Rosacea treatment is challenging due to the diversity of clinical manifestations and is often targeted to address the primary manifestations. The flushing (acute vasodilation), persistent background redness, and telangiectasia of rosacea are particularly challenging to treat. Management of these signs relies on topical α1 and α2-adrenergic agonists as well as laser and light-based devices. Selection of treatment for PPR depends on the severity of the lesions. For mild to moderate disease, topical therapies including azelaic acid, metronidazole, and ivermectin are typically utilized. Oral therapies, predominantly antibiotics, have usually been reserved for when topical therapy alone fails or when PPR is more severe.5 This article will review the usage of oral agents classified as antibiotics for the treatment of rosacea including the proposed mechanism of action, the indications for use, the specific agents used, sub-antibiotic doxycycline therapy, and important considerations when prescribing antibiotics.
Rosacea Pathogenesis
The pathophysiology of rosacea is complex, multifactorial, and incompletely understood. Although dysregulation of both the innate and adaptive immune systems, as well as vascular and neuronal dysfunction likely play a role in this complicated cutaneous condition, innate immune system dysfunction is thought to be a central component of rosacea pathogenesis.3 The innate immune system plays a key role in the skin’s response to insults such as microorganisms, reactive oxygen species (ROS) from ultraviolet radiation, and trauma.
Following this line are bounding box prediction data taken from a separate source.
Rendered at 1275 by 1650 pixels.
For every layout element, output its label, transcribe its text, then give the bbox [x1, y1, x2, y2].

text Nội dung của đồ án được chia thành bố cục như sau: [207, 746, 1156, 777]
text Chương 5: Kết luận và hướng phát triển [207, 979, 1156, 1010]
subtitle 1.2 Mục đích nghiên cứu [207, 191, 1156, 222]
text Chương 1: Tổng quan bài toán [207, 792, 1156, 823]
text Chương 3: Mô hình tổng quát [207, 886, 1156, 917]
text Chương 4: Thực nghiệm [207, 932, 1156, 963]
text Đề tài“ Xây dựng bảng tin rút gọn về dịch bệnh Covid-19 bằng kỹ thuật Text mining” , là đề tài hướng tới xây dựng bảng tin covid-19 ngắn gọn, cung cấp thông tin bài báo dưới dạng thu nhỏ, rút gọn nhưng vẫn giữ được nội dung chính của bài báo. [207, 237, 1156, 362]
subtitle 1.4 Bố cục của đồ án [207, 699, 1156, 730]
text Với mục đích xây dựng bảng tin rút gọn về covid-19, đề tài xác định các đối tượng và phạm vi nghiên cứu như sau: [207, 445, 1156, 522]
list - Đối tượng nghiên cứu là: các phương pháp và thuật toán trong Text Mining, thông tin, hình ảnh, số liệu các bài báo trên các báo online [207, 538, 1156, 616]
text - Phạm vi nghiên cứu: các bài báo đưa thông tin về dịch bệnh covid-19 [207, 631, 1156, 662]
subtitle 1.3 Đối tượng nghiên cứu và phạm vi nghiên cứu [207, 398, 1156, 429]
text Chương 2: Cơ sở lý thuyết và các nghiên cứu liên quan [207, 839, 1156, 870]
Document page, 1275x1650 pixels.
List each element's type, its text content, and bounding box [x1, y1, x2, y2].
Normally, innate immune system activation leads to controlled production of pro-inflammatory cytokines and antimicrobial peptides (AMP) in the skin. In contrast, in patients with rosacea, innate immune system mediators are over expressed leading to increased downstream inflammation.2,6 Patients with rosacea have elevated baseline expression of cathelcidin, an AMP, and kallkrien 5.7 Kallikrein 5 is a serine-protease that is the responsible for cleaving cathelicidin into LL-37, its more active form.8 LL-37 promotes inflammation and angiogenesis. Matrix metalloproteinases (MMPs), in particular MMP2 and MMP9, are also overexpressed in patients with rosacea.9 MMP9 directly increases activation of kallkrien 5, thereby promoting LL-37 expression. MMPs also contribute to cytokine induced vascular dysfunction.10
The initial triggers inciting the innate immune system cascade in rosacea are still not well understood, but microorganisms such as Demodex folliculorum, Staphylococcus epidermidis, and Heliobacter pylori are hypothesized to contribute.11-14 The mechanisms by which these microorganisms promote the development of rosacea is unclear. Several studies have discovered differences in D. folliculorum, S. epidermidis, and H.